** Arbeitsauftrag 1 **
Schreiben Sie aus dem Forenthread über das Ändern des Nutzernamens die Passage von "Bin dann seit" bis einschließlich "kein Backup email-Adresse." wortgetreu ab.

# :-) Nutzername ändern:-)



## LastManStanding (30. Dezember 2016)

* Nutzername ändern*

Jetzt sag mir doch mal jemand warum ich meinen Nutzernamen nicht ändern kann?

Ich war im Computec Forum PCG ganz frisch.. Ich glaube so hieß das oder?
Bin dann seit September-Oktober 2008 ungefähr in diesem Forum genau weiß ich das nicht mehr aufjedenfall vor Herbst rum.
Dann war Mitte-Ende 2009 mein email Account Pfutsch---- Häcker Angriff Server Daten-Verlust, Doofer Mitarbeiter oder was weiß ich nich noch eins.
Ein halbes Jahr danach war meine Festplatte..ich sach ma bereit für ein neues Leben.
Alle Passwörter weg, weil sich jemand die nich merken wollte^^. 
Also hatte ich jetzt kein Passwort und kein Backup email-Adresse. 
Hatte ich mich halt neu Angemeldet (ca. 200 Beiträge wech auf Null   ), der Neue Account hatte nun wieder riiichtig viele Beiträge.
Durch eine Mischung von Wut, Hass und selbst Destruktion,in Verbindung mit einem einschneidenenden Ereignis löschte ich den Account 2015.
Und Meldete mich Neu an, mit diesen Nickname den ich weniger als gut Finde.
Jetz müsste ich für einen mir Wünschenswerteren Namen wieder mein Account Löschen was meine Beitragszahl wieder auf Null Katapultiert

Giebs nicht Möglichkeit den Namen zu ändern?

Und wehe jetzt sagt einer selbst schuld, dann brauch ich ein Tränenkrüglein


----------



## Stryke7 (30. Dezember 2016)

*AW:  Nutzername ändern*

Schreib dafür mal einen der Admins an.


----------



## RubySoho (30. Dezember 2016)

*AW:  Nutzername ändern*

Is doch wurscht welche nummer da steht.
Oder is das für dich wie ein online spiel?
Mehr beiträge = besser?


----------



## Cleriker (30. Dezember 2016)

*AW:  Nutzername ändern*

Ich glaube das gibt das System nicht so einfach her. Am besten schreibst du mal Stephan Wilke selbst an. Er ist doch hier der Communitymanager und Word deine Frage am ehesten beantworten können. 

btw: Das Forum hier ist eigentlich recht anständig (bis auf Ausnahmen) und den meisten ist der postcounter völlig egal, So lange du dich benimmst. 

Gesendet von meinem HTC 10 mit Tapatalk


----------



## keinnick (30. Dezember 2016)

*AW:  Nutzername ändern*

Würde mich nicht wundern, wenn das ein simples Update in der User-Tabelle der Datenbank wäre, ähnlich wie es auch mit speziellen Benutzertiteln funktioniert (Bsp. Falk). Kann mich aber auch täuschen und habe keine Ahnung, was bei vBulletin da noch alles dran hängt. Ein Admin oder auch Wartungsdrohne Zam sollte aber sicher helfen können: http://extreme.pcgameshardware.de/showgroups.php


----------



## Falk (30. Dezember 2016)

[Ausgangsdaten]
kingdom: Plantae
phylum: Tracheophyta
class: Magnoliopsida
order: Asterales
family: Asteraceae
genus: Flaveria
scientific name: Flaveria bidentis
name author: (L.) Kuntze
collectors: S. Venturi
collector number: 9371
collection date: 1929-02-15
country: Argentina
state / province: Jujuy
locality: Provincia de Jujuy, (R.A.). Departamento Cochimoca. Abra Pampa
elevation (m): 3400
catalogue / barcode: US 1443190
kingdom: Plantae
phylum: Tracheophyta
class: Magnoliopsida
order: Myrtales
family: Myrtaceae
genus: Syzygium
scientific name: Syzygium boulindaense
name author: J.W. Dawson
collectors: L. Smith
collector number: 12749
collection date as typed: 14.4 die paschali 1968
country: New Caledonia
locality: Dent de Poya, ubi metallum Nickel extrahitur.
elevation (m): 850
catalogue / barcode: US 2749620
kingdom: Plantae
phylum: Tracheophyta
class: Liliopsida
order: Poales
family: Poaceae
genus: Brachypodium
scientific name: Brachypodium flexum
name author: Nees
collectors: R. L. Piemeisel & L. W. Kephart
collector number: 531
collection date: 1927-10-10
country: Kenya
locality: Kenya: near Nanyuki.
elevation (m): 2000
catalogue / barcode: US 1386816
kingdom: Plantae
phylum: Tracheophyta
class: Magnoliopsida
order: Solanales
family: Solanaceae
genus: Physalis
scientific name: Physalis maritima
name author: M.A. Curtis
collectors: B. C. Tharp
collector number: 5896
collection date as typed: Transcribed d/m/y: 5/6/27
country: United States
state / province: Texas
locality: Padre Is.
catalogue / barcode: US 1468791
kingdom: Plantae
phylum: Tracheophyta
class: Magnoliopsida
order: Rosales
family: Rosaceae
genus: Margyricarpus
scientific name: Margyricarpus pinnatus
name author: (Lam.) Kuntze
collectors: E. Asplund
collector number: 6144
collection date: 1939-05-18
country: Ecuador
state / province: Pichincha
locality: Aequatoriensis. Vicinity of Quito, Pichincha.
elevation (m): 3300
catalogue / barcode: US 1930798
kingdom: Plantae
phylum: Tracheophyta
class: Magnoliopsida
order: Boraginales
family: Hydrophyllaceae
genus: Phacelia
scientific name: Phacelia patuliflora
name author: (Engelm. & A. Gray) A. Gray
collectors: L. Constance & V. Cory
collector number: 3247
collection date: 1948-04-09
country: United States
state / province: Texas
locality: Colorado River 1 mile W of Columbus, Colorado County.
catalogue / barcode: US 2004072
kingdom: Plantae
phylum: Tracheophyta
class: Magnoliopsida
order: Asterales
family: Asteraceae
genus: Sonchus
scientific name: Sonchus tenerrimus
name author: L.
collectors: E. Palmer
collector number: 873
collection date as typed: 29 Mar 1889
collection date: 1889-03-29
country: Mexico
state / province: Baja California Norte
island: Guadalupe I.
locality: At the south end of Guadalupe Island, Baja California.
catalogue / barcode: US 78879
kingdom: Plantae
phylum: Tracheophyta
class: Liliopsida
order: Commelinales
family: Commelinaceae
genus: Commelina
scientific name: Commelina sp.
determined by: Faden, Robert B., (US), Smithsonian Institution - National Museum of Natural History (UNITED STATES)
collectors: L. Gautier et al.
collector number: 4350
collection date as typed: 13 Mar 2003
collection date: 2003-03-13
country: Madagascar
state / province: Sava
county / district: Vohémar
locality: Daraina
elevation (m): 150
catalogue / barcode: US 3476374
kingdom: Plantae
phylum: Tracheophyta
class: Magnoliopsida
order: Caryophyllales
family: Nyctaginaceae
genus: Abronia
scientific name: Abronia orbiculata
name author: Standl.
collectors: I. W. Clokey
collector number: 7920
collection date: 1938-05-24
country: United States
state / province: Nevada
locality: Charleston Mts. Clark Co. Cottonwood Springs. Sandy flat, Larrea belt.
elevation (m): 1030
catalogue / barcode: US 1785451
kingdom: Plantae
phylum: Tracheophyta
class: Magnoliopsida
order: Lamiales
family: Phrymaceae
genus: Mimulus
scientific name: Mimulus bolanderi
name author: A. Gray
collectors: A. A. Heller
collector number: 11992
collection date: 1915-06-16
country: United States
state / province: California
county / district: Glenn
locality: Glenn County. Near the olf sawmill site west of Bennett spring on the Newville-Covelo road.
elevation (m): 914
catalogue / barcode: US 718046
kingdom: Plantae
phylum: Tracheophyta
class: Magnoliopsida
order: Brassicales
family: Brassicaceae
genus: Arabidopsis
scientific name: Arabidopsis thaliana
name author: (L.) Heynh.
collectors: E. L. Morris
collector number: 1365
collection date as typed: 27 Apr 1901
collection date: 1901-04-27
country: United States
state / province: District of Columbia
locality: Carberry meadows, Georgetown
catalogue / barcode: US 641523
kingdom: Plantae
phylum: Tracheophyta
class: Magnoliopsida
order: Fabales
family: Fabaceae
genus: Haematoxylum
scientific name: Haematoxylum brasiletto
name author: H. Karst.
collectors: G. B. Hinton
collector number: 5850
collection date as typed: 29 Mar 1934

** Arbeitsauftrag 2 **
Führen Sie alle Zeilen der Auflistung auf, in denen die Zeichenfolge "genus" vorkommt.

** Lösung 1 **
Bin dann seit September-Oktober 2008 ungefähr in diesem Forum genau weiß ich das nicht mehr aufjedenfall vor Herbst rum.
Dann war Mitte-Ende 2009 mein email Account Pfutsch---- Häcker Angriff Server Daten-Verlust, Doofer Mitarbeiter oder was weiß ich nich noch eins.
Ein halbes Jahr danach war meine Festplatte..ich sach ma bereit für ein neues Leben.
Alle Passwörter weg, weil sich jemand die nich merken wollte^^. 
Also hatte ich jetzt kein Passwort und kein Backup email-Adresse.

** Lösung 2 **
genus: Flaveria
genus: Syzygium
genus: Brachypodium
genus: Physalis
genus: Margyricarpus
genus: Phacelia
genus: Sonchus
genus: Commelina
genus: Abronia
genus: Mimulus
genus: Arabidopsis
genus: Haematoxylum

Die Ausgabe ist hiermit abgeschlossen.